> _EXTRACTED MATERIAL_

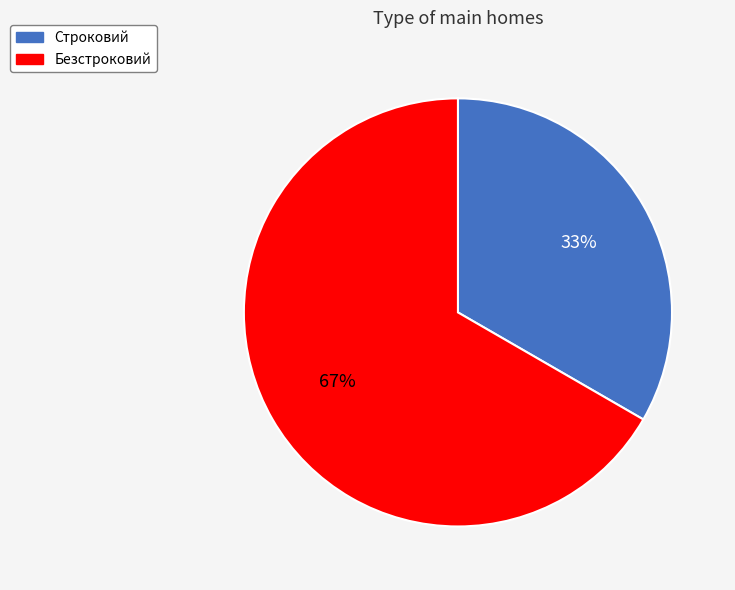

To the nearest percent, what is the combined percentage of Безстроковий and Строковий?

100%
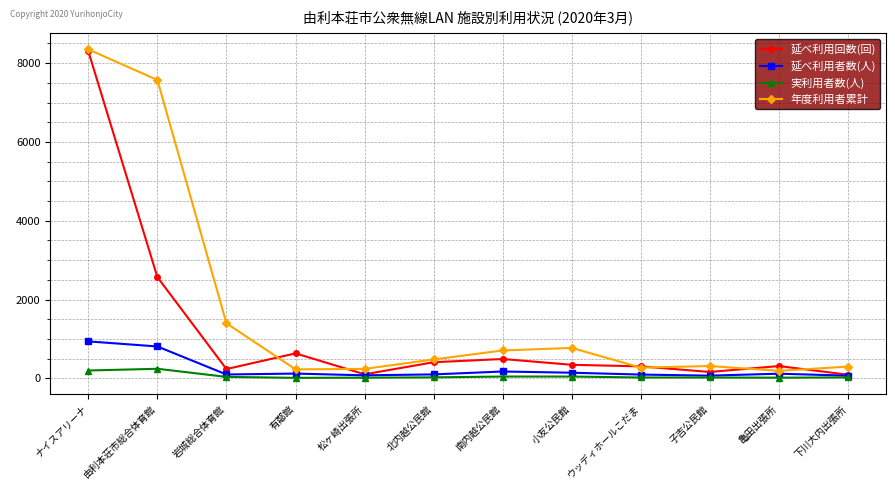

How many lines are shown in the chart?

4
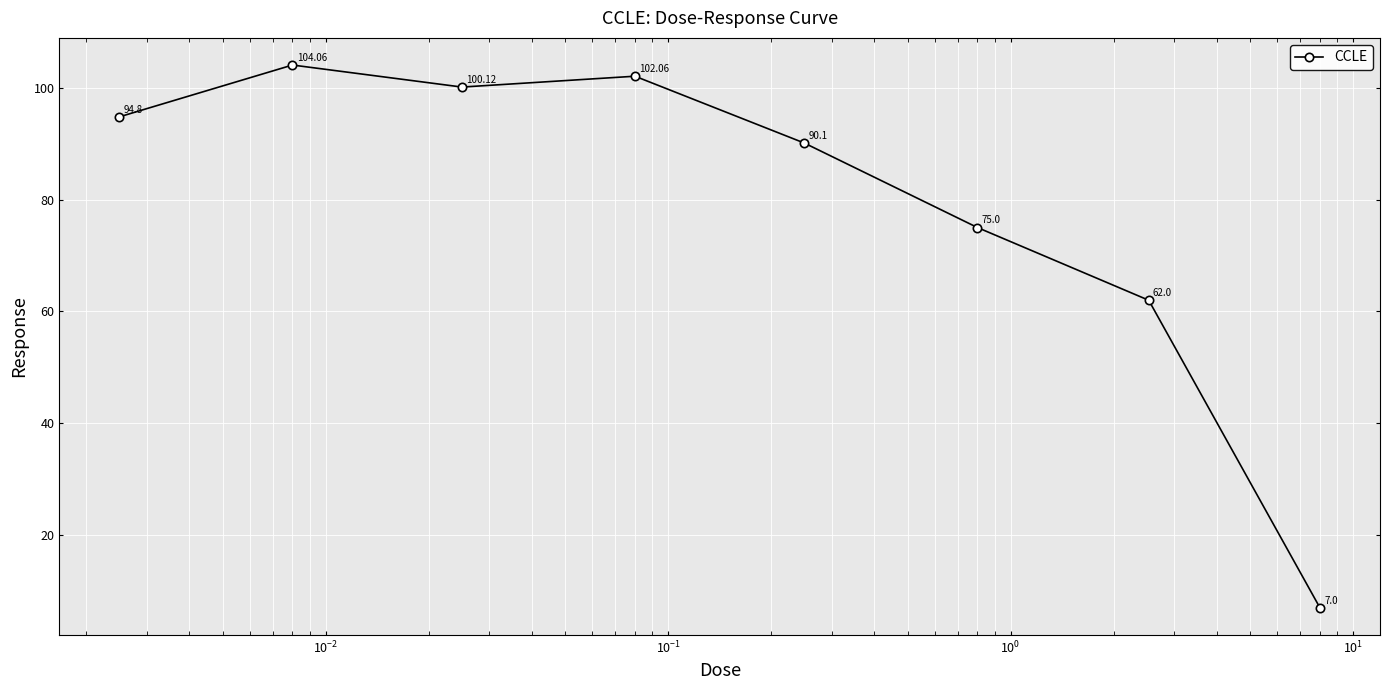

How many points are higher than both their immediate neighbors (excluding endpoints)?

2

> _GOAL OF THE EXERCISE_
Retype the lines above word for word, but leave out the pictures.

> _OUTPUT FOR THIS EXERCISE_
To the nearest percent, what is the combined percentage of Безстроковий and Строковий?

100%

How many lines are shown in the chart?

4

How many points are higher than both their immediate neighbors (excluding endpoints)?

2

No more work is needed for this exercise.